Blogs > Immigration Matters

Bar on Certain F and J International Students Effective Noon Today

F-1 J-1 nonimmigrant visas foreign international college student enrollment employee visa STEM OPT site visits at employer workplace

At noon today, June 1, 2020, a ban on the entry into the United States of certain citizens and nationals of China took effect in accordance with a Proclamation President Trump signed on Friday, May 29, 2020. The Proclamation prevents certain Chinese nationals associated with entities in China that implement or support China’s “military-civil fusion strategy” from using entering the United States under the F or J nonimmigrant visas.

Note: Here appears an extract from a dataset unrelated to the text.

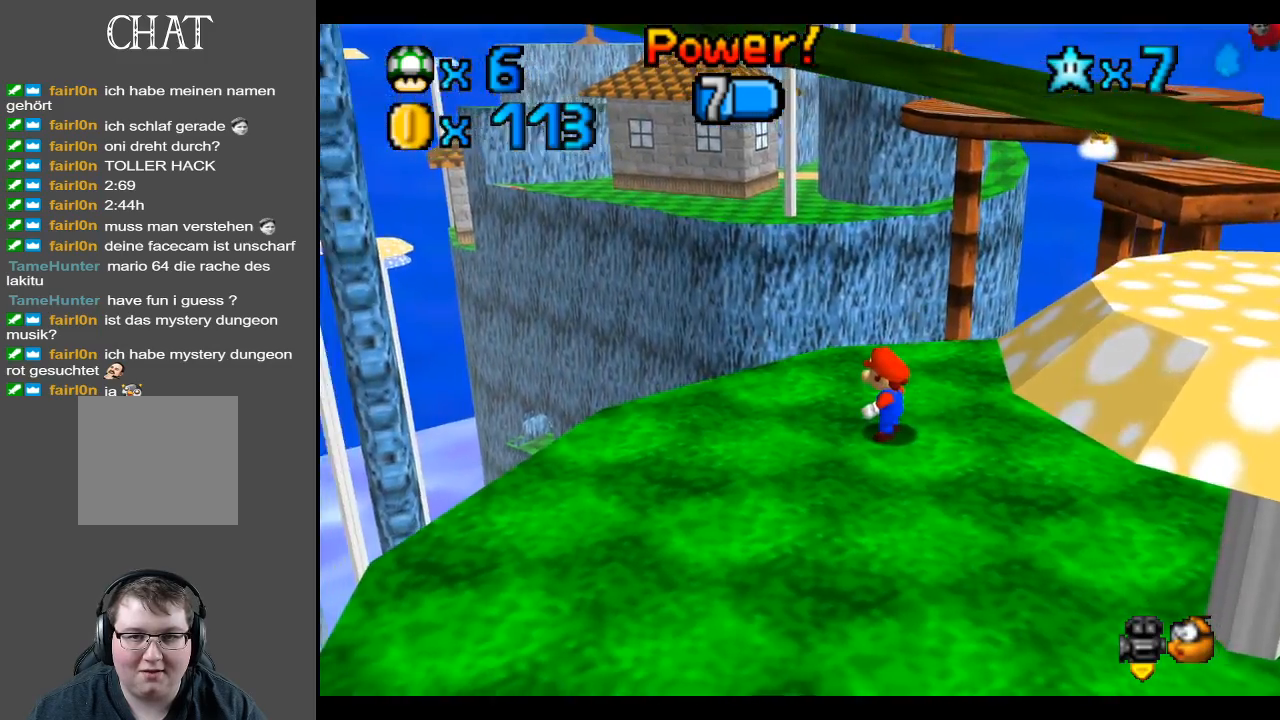
{"buttons": [], "left_stick": "left", "right_stick": "center", "events": [[17, "Y", "down"], [150, "Y", "up"], [500, "left_stick", "left"]]}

The proclamation is indefinite in duration.

The Proclamation defines “military-civil fusion strategy” as “actions by or at the behest of the People’s Republic of China to acquire and divert foreign technologies, specifically critical and emerging technologies, to incorporate into and advance [China]’s military capabilities.” No further guidance is provided on the term “military-civil fusion strategy.”

About the F and J Visas

The F-1, Academic Student nonimmigrant visa (F-1 Visa), is granted to foreign nationals seeking to enter the United States to attend a school as a full-time student in a degree-earning program at an accredited United States college, university, seminary, conservatory, academic high school, elementary school, or other academic institution or in a language training program, that is approved by the United States government.

The J-1, Exchange Visitor nonimmigrant visa (J-1 Visa), permits foreign nationals to enter the United States for a temporary period “to participate in an approved program for the purpose of teaching, instructing or lecturing, studying, observing, conducting research, consulting, demonstrating special skills, receiving training, or to receive graduate medical education or training.”

Who is Barred?

The Proclamation is limited in application to graduate-level or higher students and researchers from China who:

  • Receive funding from or who are currently employed by, study at, or conduct research at or on behalf of the Chinese Government; or
  • Have been employed by, studied at, or conducted research at or on behalf of, an entity in the Chinese Government’s military-civil fusion strategy.

The Proclamation does not bar entry into the United States of the following individuals who are citizens or nationals of China:

  • Undergraduate students;
  • Lawful Permanent Residents of the United States;
  • Spouses of United States citizen or Lawful Permanent Resident of the United States;
  • Members of the United States Armed Forces and any foreign national who is a spouse or child of a member of the United States Armed Forces;
  • Foreign nationals traveling per the United Nations Headquarters Agreement (such as China’s United Nation’s representative) or other international agreement to which the United States is a signatory;
  • Foreign nationals studying or conducting research in a field involving information that would not contribute to China’s military-civil fusion strategy, as determined by the United States government;
  • Foreign nationals entering the United States to further law enforcement matters; or
  • Foreign nationals that must enter the United States to serve certain national security interests.